**TEXTAUSZUG**
════════════════
Mitte der fünfziger Jahre entschied der damalige Gibson Präsident Ted Mc Carthy, zwei neue Modelle mit modernem Design in die Produktpalette aufzunehmen: die Explorer und die Flying V. Leider war er seiner Zeit damit weit voraus, denn die Musiker konnten mit den eckigen und spitzen Formen dieser Instrumente nicht viel anfangen. 1957 und 58 produzierte Gibson gerade einmal 21 Explorer und 98 Flying V´s. Als Konsequenz daraus wurde die Produktion der beiden Gitarren Ende 1958 wieder eingestellt.

Angeblich orderten die Händler die beiden Instrumente damals nur, um ihr Schaufenster futuristischer aussehen zu lassen! Der zweite Versuch, dem Unternehmen durch eine Gitarre mit neuem Design ein modernes Image zu verleihen, wurde 1963 mit der Firebird gestartet. Die Entwürfe für diese Gitarre lieferte der Detroiter Automobildesigner Ray Dietrich. Die Firebird hatte einen durchgehenden Hals sowie reversed Body und Headstock. Reversed deshalb, weil die Gitarre ein wenig wie eine umgedrehte Fender Jaguar aussah, deren Korpus an zwei gegenüberliegenden Ecken etwas gedehnt wurde. Manche wiederum verglichen die Gitarre auch mit einer abgerundeten Explorer. Wie auch immer! Eine weitere Besonderheit der Firebird waren die verwendeten Banjo-Mechaniken.
════════════════
**VORLIEGENDE ANGABEN**
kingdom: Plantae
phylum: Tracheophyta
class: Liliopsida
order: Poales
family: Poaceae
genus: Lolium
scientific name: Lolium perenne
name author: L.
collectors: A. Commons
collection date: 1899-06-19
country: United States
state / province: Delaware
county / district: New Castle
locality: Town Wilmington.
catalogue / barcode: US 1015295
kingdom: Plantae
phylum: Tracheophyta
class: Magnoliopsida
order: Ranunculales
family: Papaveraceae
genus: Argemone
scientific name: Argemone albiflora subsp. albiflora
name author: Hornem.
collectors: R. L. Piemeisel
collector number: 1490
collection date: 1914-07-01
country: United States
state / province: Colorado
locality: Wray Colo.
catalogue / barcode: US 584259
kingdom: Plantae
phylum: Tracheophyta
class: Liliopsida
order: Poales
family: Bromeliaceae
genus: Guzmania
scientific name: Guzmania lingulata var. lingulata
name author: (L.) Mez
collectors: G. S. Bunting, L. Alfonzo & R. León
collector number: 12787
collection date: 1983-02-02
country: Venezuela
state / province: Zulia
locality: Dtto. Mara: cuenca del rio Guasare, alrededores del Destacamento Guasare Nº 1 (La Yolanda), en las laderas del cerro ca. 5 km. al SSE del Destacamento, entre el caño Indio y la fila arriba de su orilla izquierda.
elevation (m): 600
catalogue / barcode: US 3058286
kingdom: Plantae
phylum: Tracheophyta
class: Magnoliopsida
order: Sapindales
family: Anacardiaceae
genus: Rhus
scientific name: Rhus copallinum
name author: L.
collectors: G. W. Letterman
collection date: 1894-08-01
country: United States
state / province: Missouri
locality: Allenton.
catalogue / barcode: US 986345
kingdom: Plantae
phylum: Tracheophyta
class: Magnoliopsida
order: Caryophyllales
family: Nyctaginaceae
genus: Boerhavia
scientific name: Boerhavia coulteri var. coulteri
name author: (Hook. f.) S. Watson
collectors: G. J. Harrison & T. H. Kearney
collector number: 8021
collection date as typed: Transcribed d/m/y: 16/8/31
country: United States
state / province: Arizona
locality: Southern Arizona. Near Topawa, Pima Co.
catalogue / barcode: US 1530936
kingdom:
════════════════
**ZU ERLEDIGEN 1**
Fasse den Text über die Gibson-Gitarren in zwei Sätzen zusammen.
**ZU ERLEDIGEN 2**
Stimmen die folgenden Aussagen mit dem Text über die Gibson-Gitarren überein? Antworte jeweils mit Ja oder Nein und zitiere die entscheidenden Worte des Textes.
(a) Gibson produzierte 1957 und 1958 mehr Flying V als Explorer.
(b) Die Firebird wurde von einem Gitarrenbauer aus Detroit entworfen.
(c) Die Firebird hatte einen durchgehenden Hals.
**ZU ERLEDIGEN 3**
Bitte führe den Text über die Gibson-Gitarren im Anschluss an seinen letzten Satz um einige Sätze weiter.
Die Auflistung stammt aus einer anderen Quelle.

**ERGEBNIS 1**
Mitte der fünfziger Jahre nahm Gibson auf Entscheidung von Präsident Ted Mc Carthy die Explorer und die Flying V ins Programm, stellte ihre Produktion aber Ende 1958 wieder ein, da die Musiker mit den eckigen und spitzen Formen wenig anfangen konnten und nur 21 Explorer und 98 Flying V gebaut wurden. 1963 folgte als zweiter Versuch die vom Detroiter Automobildesigner Ray Dietrich entworfene Firebird mit durchgehendem Hals, reversed Body und Headstock sowie Banjo-Mechaniken.

**ERGEBNIS 2**
(a) Ja: „gerade einmal 21 Explorer und 98 Flying V´s“
(b) Nein: „lieferte der Detroiter Automobildesigner Ray Dietrich“
(c) Ja: „Die Firebird hatte einen durchgehenden Hals“

**ERGEBNIS 3**
Insgesamt gab es die vier unterschiedliche Typen I, III, V und VII. Alle Modelle waren mit Mini-Humbuckern bestückt: Die Firebird I hatte einen, die Varianten III und V zwei und die VII sogar drei Tonabnehmer. Ab Mitte 1965 wurde das Instrument dann mit einem neuen Konzept angeboten. Der Hals der neuen Firebird-Variante war eingeleimt und statt der bis dato verwendeten Mini-Humbucker kamen bei den Modellen I und III einspulige P90-Pickups zum Einsatz. Der durchschlagende Erfolg blieb dieser Gitarre jedoch verwehrt, worauf man auch diese Produktion 1969 einstellte. Im Laufe der 70er und 80er Jahre wurden zwar mehrere kurzlebige Reissue-Modelle der ersten Firebird-Generation wieder aufgelegt, doch erst seit 1990 wird sie wieder kontinuierlich gebaut.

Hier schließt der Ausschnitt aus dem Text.